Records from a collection
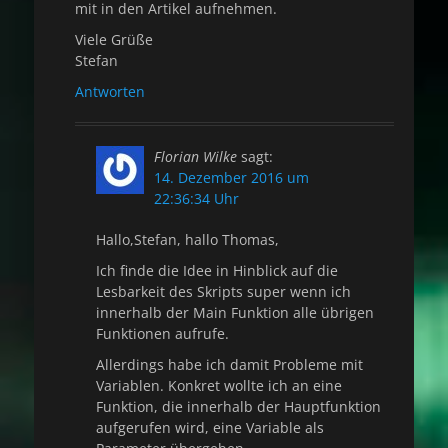
mit in den Artikel aufnehmen.
Viele Grüße
Stefan
Antworten
Florian Wilke
sagt:
14. Dezember 2016 um
22:36:34 Uhr
Hallo,Stefan, hallo Thomas,
Ich finde die Idee in Hinblick auf die
Lesbarkeit des Skripts super wenn ich
innerhalb der Main Funktion alle übrigen
Funktionen aufrufe.
Allerdings habe ich damit Probleme mit
Variablen. Konkret wollte ich an eine
Funktion, die innerhalb der Hauptfunktion
aufgerufen wird, eine Variable als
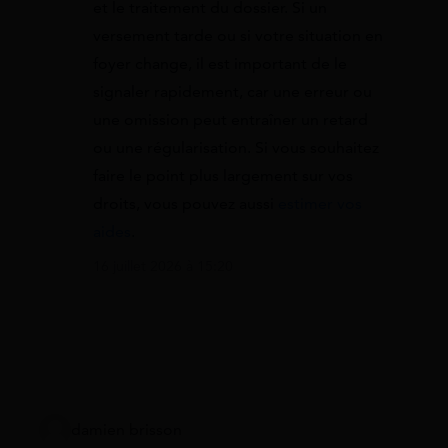
et le traitement du dossier. Si un
versement tarde ou si votre situation en
foyer change, il est important de le
signaler rapidement, car une erreur ou
une omission peut entraîner un retard
ou une régularisation. Si vous souhaitez
faire le point plus largement sur vos
droits, vous pouvez aussi
estimer vos
aides
.
16 juillet 2026 à 15:20
damien brisson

- **Problem requirements**
Please print the data above once more, exactly as it appears, with no pictures.

- **Response to the exercise**
mit in den Artikel aufnehmen.
Viele Grüße
Stefan
Antworten
Florian Wilke
sagt:
14. Dezember 2016 um
22:36:34 Uhr
Hallo,Stefan, hallo Thomas,
Ich finde die Idee in Hinblick auf die
Lesbarkeit des Skripts super wenn ich
innerhalb der Main Funktion alle übrigen
Funktionen aufrufe.
Allerdings habe ich damit Probleme mit
Variablen. Konkret wollte ich an eine
Funktion, die innerhalb der Hauptfunktion
aufgerufen wird, eine Variable als
et le traitement du dossier. Si un
versement tarde ou si votre situation en
foyer change, il est important de le
signaler rapidement, car une erreur ou
une omission peut entraîner un retard
ou une régularisation. Si vous souhaitez
faire le point plus largement sur vos
droits, vous pouvez aussi
estimer vos
aides
.
16 juillet 2026 à 15:20
damien brisson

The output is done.